____ DATA UNDER STUDY

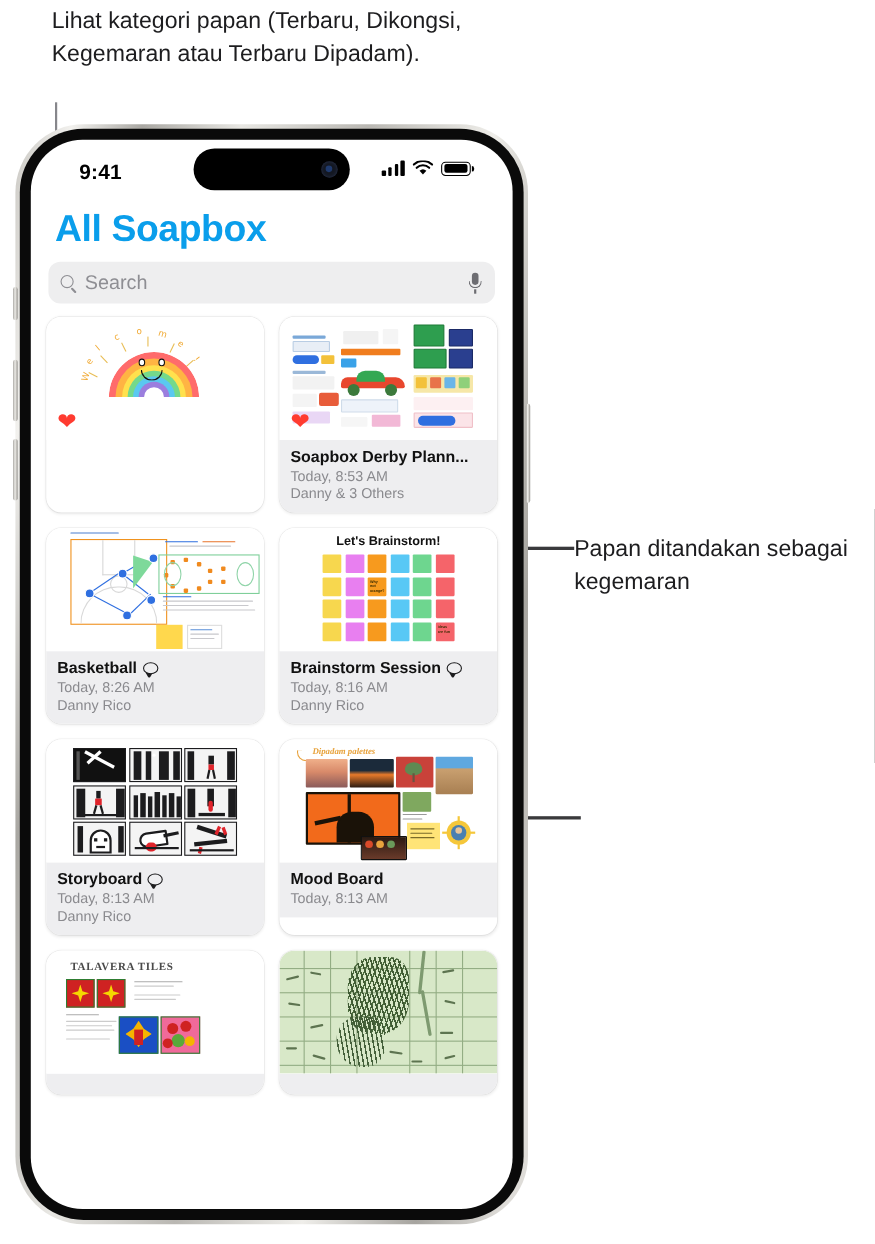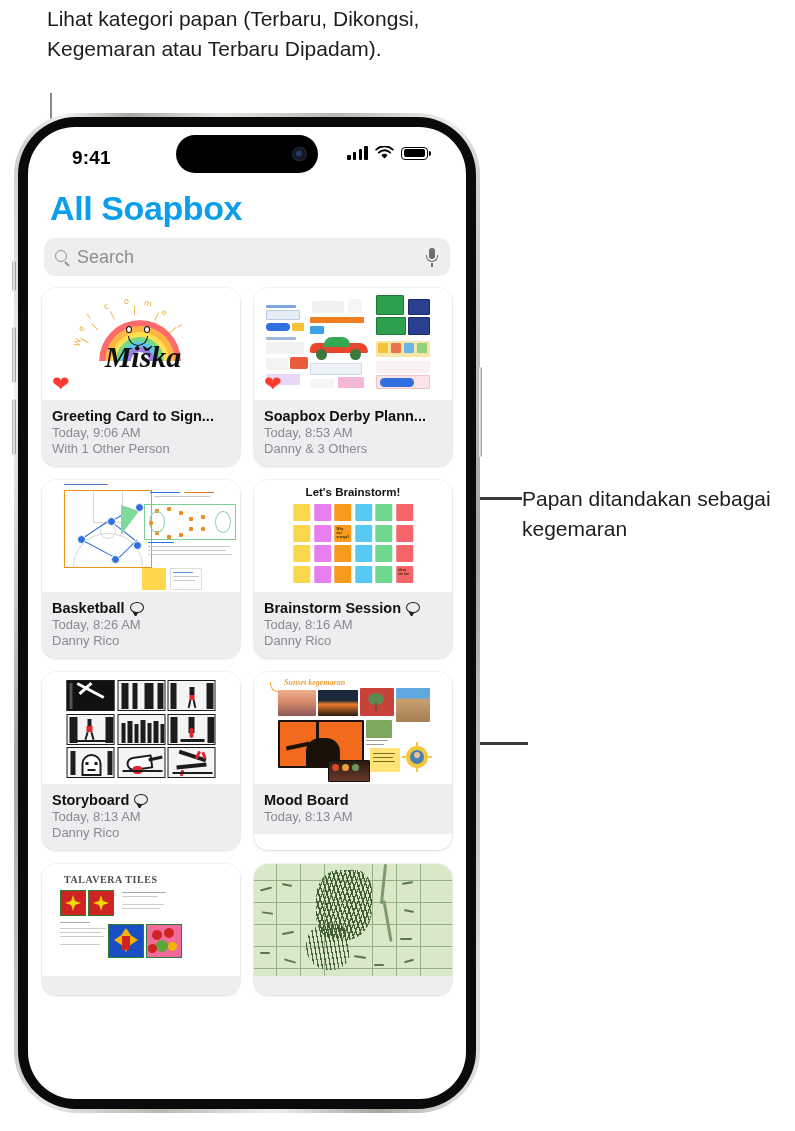"Miška" div.miska { html: <div>Miška</div> -> none }
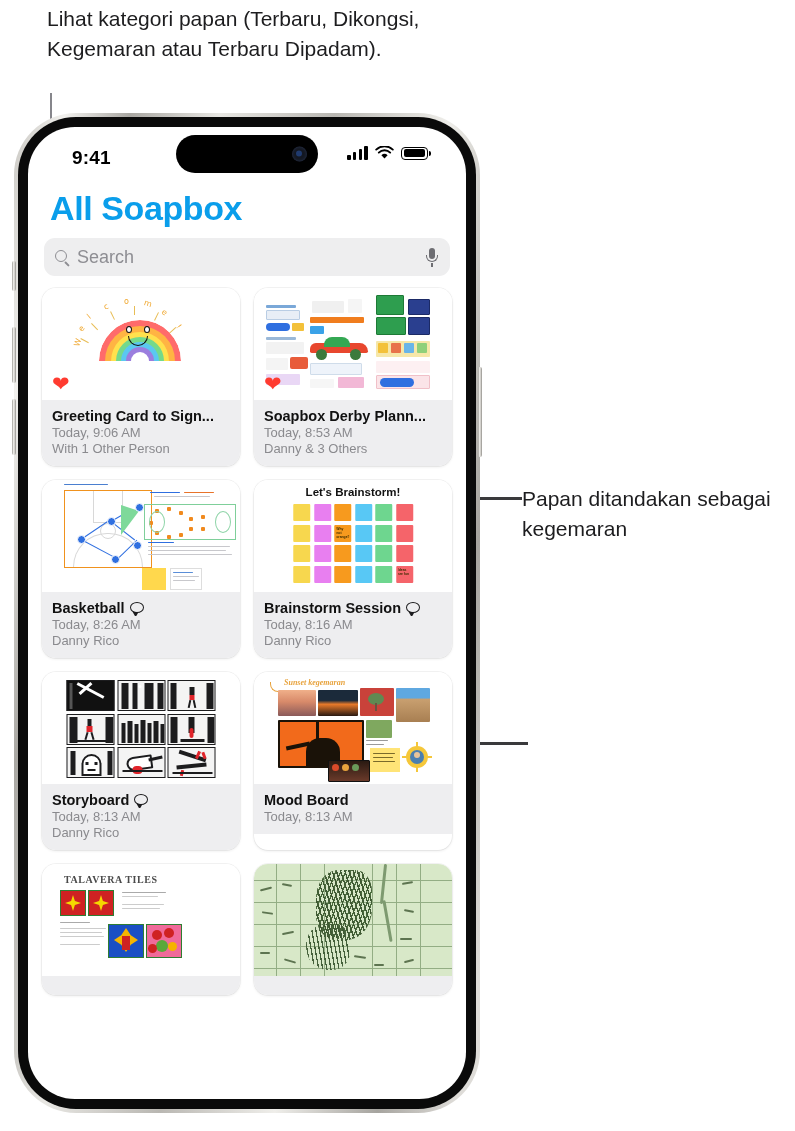"Greeting Card to Sign..." div.meta { html: <div> <div> <span>Greeting Card to Sign...</span> </div> <div>Today, 9:06 AM</div> <div>With 1 Other Person</div> </div> -> none }
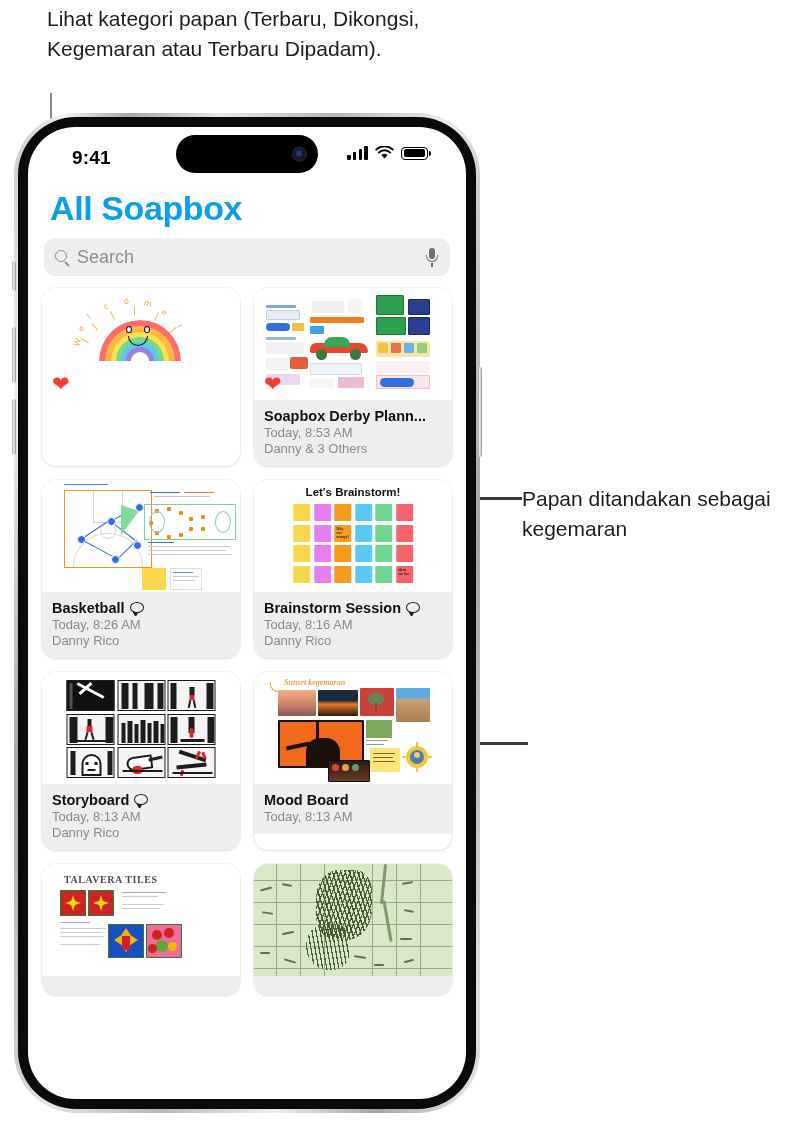"Sunset kegemaran" div.mb-label { text: Sunset kegemaran -> Dipadam palettes }
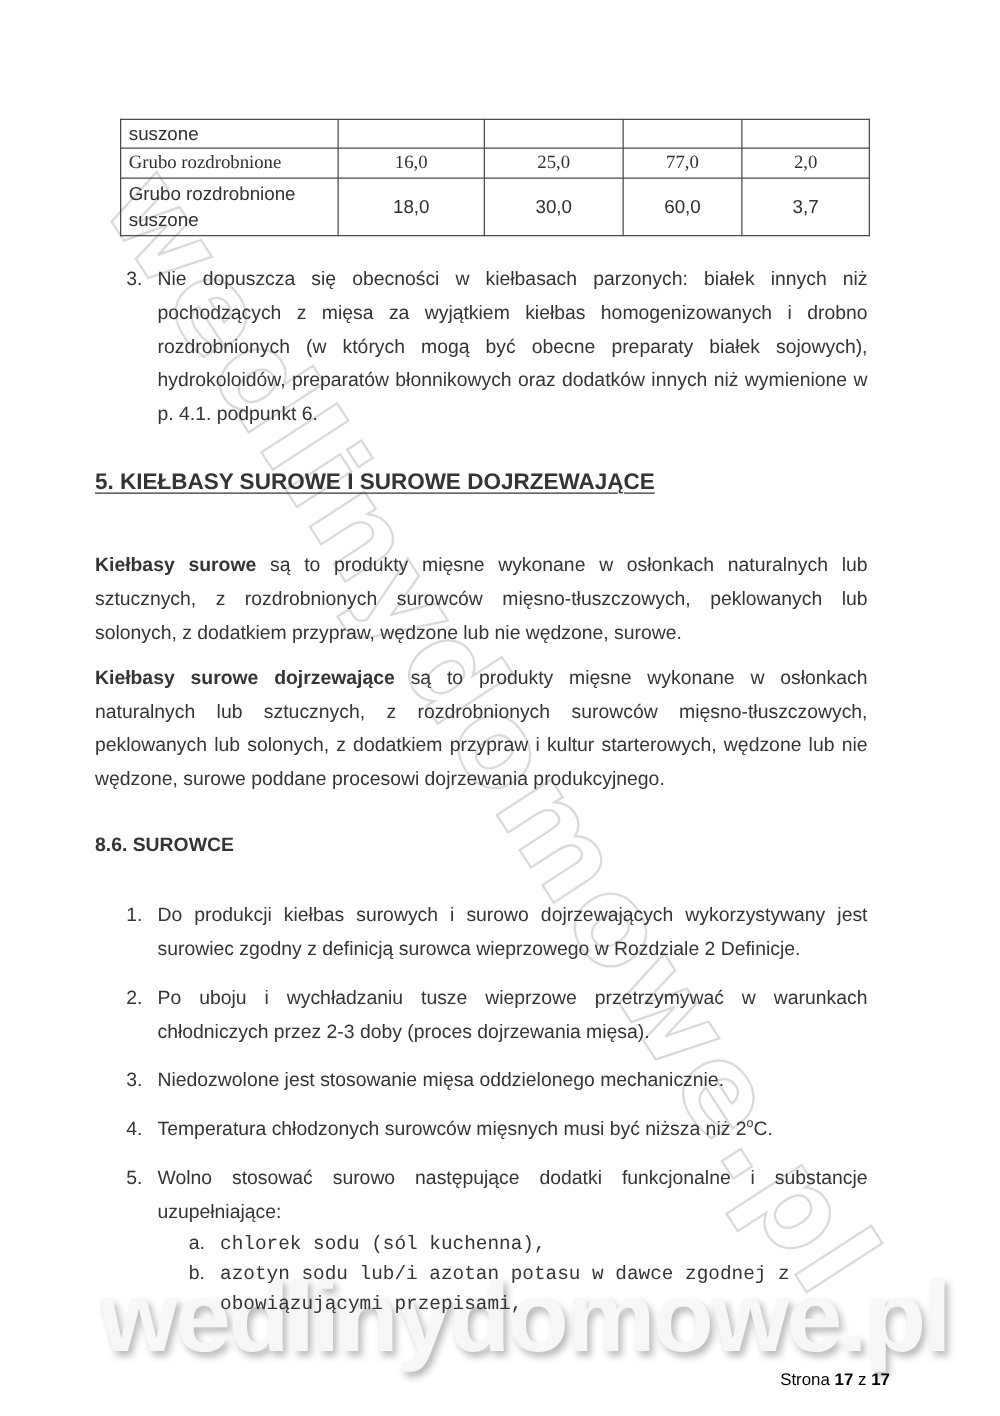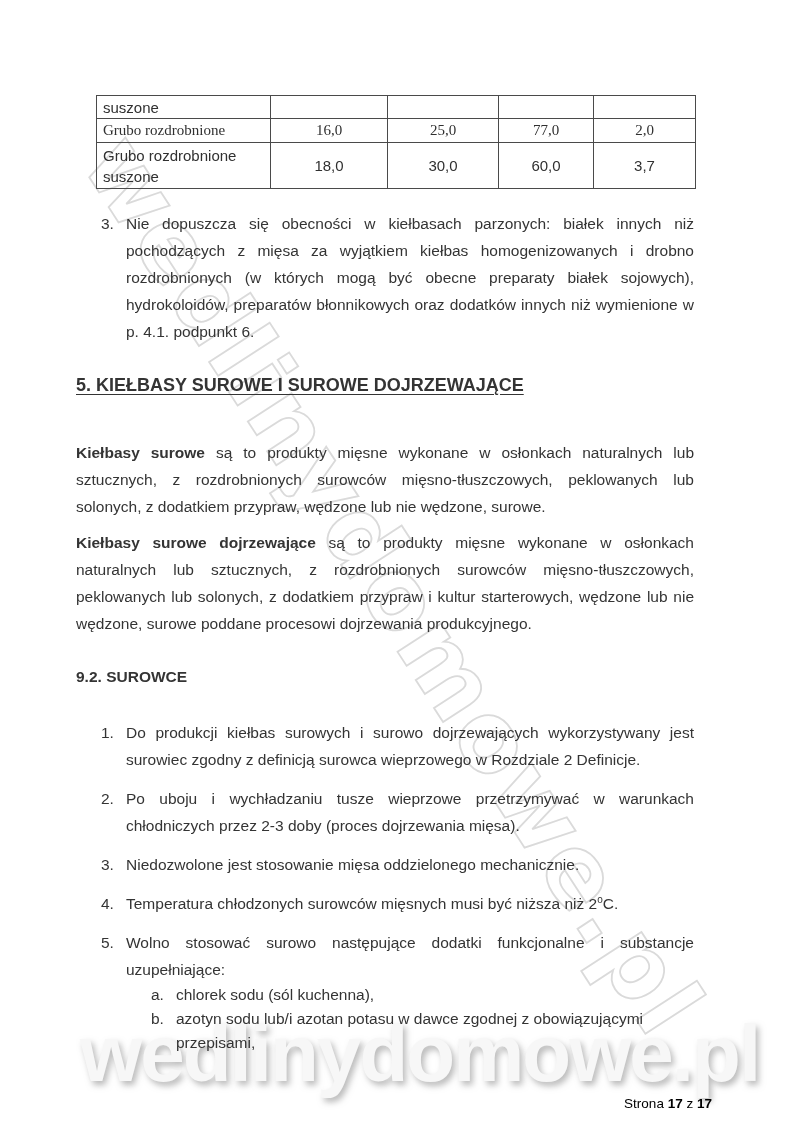"9.2. SUROWCE" div.h-sub { text: 9.2 -> 8.6 }
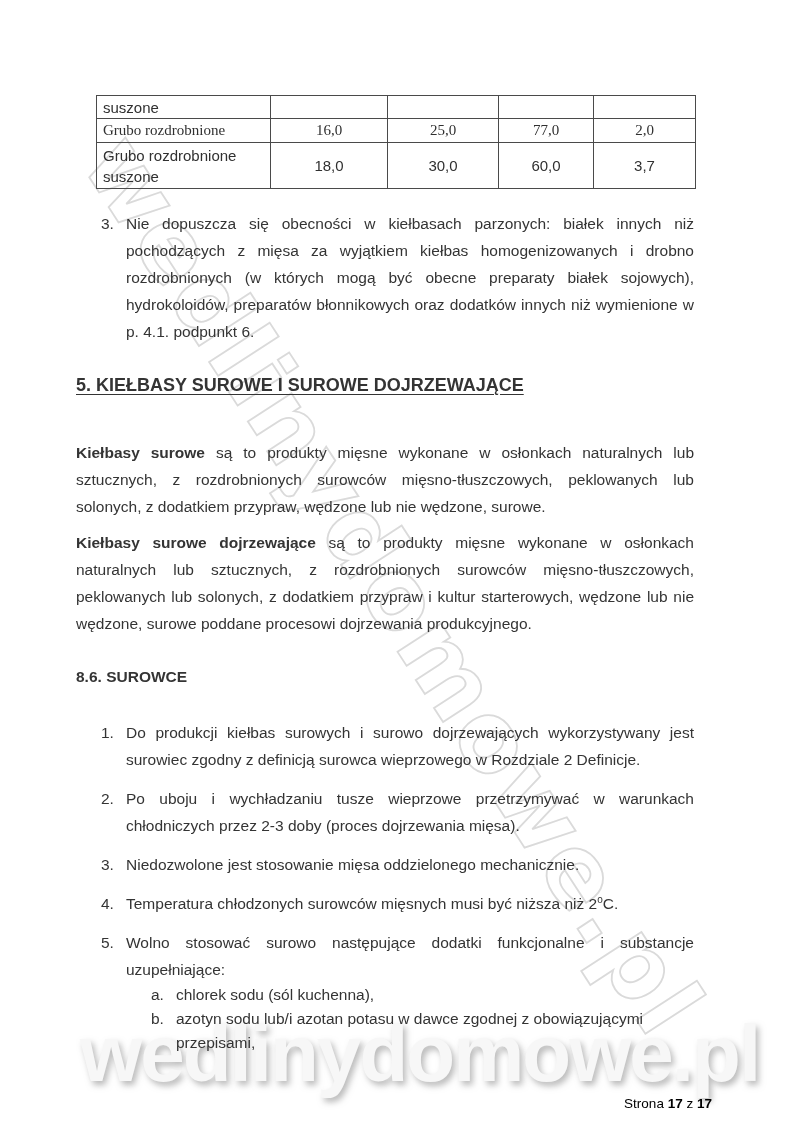"chlorek sodu (sól kuchenna)," .sub-item .stext { font-family: none -> Liberation Mono, monospace }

________

WHAT THIS TASK INVOLVES:
Your task is to repeat, word for word and with no picture, every line from the one that contains "text: 9.2 ->" through the last line of the data.

RESPONSE AREA:
"9.2. SUROWCE" div.h-sub { text: 9.2 -> 8.6 }
"chlorek sodu (sól kuchenna)," .sub-item .stext { font-family: none -> Liberation Mono, monospace }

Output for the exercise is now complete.